For David-Fox, Soviet cultural diplomacy operated under the shadow of the history of Western-Russian interactions and perceptions. Far from overcoming it, the Bolshevik revolution only intensified the old obsession to overcome Russia’s perceived backwardness vis-à-vis Western powers. It radicalized the “dialectic of rejection and imitation, hostility and engagement” (p. 11) that for centuries had characterized Russian attitudes to the outside world. Soviet perceptions of visiting Westerners were marked by expressions of ideological superiority, frequently paired with exaggerated respect. But comparative sensitivities remained ingrained on both sides, and account for widespread manifestations of a sense of cultural superiority on the part of Western visitors. At the same time, cultural denigration of Russia often appears to have eased the articulation of ideological praise for the Soviet state.

Finally, David-Fox is concerned to demonstrate the ways in which Soviet cultural diplomacy operated at the intersection of the “internal” and “external” dimensions of the Soviet system. Thus, what many visitors suspected to be “Potemkin villages” specifically set up to deceive them, the “model sites” of socialism were in fact a characteristic expression of Soviet political culture. If they staged a largely non-existing Soviet world, their key function was not to deceive visitors, but to impart a particular way of viewing Soviet reality to foreigners and Soviets alike. While socialist “achievements” were to be viewed as significant harbingers of the future society, present problems were to be discounted as the diminishing legacies of the pre-Soviet past. On the one hand, visitors were being misled when asked to generalize from these unrepresentative institutions, as indeed they often did. But more importantly, many willingly accepted the Soviet perspective on the relative significance of “achievements” and “problems” – meaning that the whole question of representativeness became less acute. VOKS’s method of “cultural show” (kul’tpokaz), developed in the 1920s, thus appears as an anticipation of a phenomenon that, under the heading of Socialist Realism, became a hallmark of the Stalinist system. In much of the book, David-Fox also retraces the impact of the evolving Soviet system on the practice of cultural diplomacy. This includes notably the emergence of a “Stalinist superiority complex” during the years of the Great Break, and the crippling effects of the increasing conflation of domestic with foreign enemies, which culminated in the almost complete annihilation of VOKS personnel and the “Stalinist Westernizers” in 1937.

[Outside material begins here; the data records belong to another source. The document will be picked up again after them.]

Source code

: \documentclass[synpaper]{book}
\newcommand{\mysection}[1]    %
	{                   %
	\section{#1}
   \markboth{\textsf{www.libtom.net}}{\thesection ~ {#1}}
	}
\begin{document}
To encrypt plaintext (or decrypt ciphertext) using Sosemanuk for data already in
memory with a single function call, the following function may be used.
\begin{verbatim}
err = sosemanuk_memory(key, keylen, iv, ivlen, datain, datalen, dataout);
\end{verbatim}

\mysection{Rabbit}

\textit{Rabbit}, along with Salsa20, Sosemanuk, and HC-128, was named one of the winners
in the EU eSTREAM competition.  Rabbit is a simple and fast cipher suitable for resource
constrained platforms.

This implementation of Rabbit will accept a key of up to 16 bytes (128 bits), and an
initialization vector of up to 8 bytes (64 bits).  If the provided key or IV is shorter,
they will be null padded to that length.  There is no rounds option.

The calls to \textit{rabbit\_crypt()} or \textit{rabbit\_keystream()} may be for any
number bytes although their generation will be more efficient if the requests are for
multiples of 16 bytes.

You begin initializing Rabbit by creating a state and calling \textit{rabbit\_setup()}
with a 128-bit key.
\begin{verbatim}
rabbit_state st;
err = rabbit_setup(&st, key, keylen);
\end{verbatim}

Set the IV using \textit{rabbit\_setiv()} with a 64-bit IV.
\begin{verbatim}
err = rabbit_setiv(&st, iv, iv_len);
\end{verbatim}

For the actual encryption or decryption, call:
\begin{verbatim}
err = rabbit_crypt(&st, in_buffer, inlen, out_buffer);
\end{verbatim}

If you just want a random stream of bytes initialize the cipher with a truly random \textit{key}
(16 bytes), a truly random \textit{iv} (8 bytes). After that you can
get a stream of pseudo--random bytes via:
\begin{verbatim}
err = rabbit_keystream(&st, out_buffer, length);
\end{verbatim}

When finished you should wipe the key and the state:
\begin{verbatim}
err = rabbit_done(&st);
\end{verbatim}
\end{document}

David-Fox’s dual focus on both the external and internal interactions of Soviet cultural diplomacy productively blurs conventional dividing lines between foreign policies and domestic developments; but it also creates centrifugal tendencies and further complicates what is already an intricate subject matter. The book’s organization, moreover, does not always make for the most lucid presentation of the arguments. David-Fox greatly expands and complicates our understanding of the mechanisms and processes at work in Soviet-Western interactions, yet precisely that makes generalizations and an overall assessment of Soviet cultural diplomacy and its results more difficult. We learn much about how Soviet cultural diplomacy scored surprising successes and why it suffered failures. But beyond the assertion that doubts and criticism were more common among visitors than previously assumed, and that Sovietophilia was on the whole not dominant among visitors, the general picture resulting from Soviet cultural diplomacy remains elusive. For those who want to deal with this question, David-Fox provides an indispensable foundation.